The applique on these squares needs tiny stitching to try and be invisible and I have been out and about to find a shop that sells suitable threads. Luckily a number of the group recommended some shops to me (someone currently in the US even offered to bring me some threads back with her), and I have found a shop not very far from here – one of two quilt shops within walking distance of the apartment (who would have thought it?) – who sell an excellent selection of
Japanese threads that are perfect for the fabrics I have. My desk is now set up in a little alcove that gets bright direct morning sunlight so that I can see to stitch very easily in the mornings – in the evenings the light in the apartment is not nearly good enough to sew by.

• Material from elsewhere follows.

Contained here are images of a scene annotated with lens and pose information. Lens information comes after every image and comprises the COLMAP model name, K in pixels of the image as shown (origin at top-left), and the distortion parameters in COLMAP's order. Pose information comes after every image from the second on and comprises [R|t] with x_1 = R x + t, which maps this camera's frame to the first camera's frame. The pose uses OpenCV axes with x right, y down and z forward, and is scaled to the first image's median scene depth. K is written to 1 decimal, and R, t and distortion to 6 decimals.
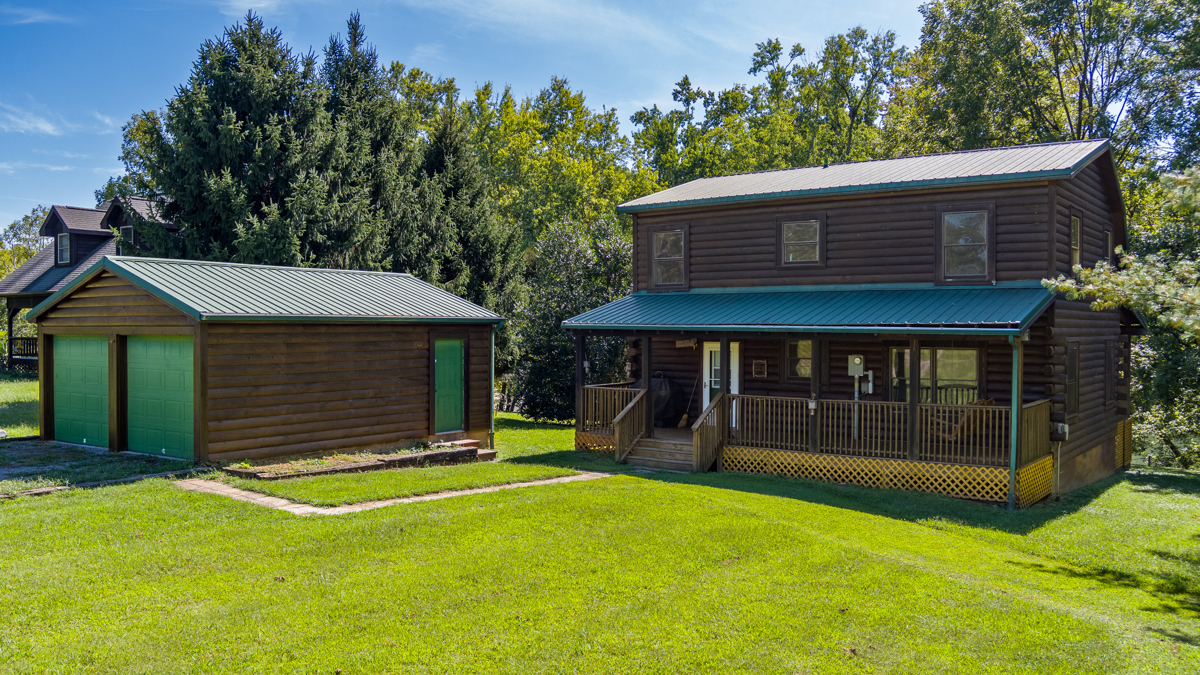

At the moment I am slowly making the 25 squares that go to make up the central body of the quilt. The first depicts
a couple of blue birds in a cherry tree, the second is a house with a picket fence and standing between two silver birches, the third interlocking something or others, the fourth an eight pointed star, the fifth a pair of mittens and the sixth, just finished yesterday a kind of columbine-cum-honeysuckle.

I’ll keep you posted with updates on how the quilt is progressing – I am now trying to complete one square a week, so that the top will be finished by the autumn and then I’ll have the three months to the end of the year to Christmas to quilt it. I’ll keep you posted too on my throughly enjoyable Thursdays with the lovely ladies of the multi-national quilt group. I just wish I’d been a little more persistent last March.
We recently had to retire a quilt made for us for our wedding but our Silver Wedding Quilt has taken its place. The children each have a quilt. All presents from my mother but made by a friend of hers from Gloucestershire (now living in Wales). They are beautiful and much loved. What you are making has the potential of giving a quarter century’s daily pleasure and use. It is an enviable project.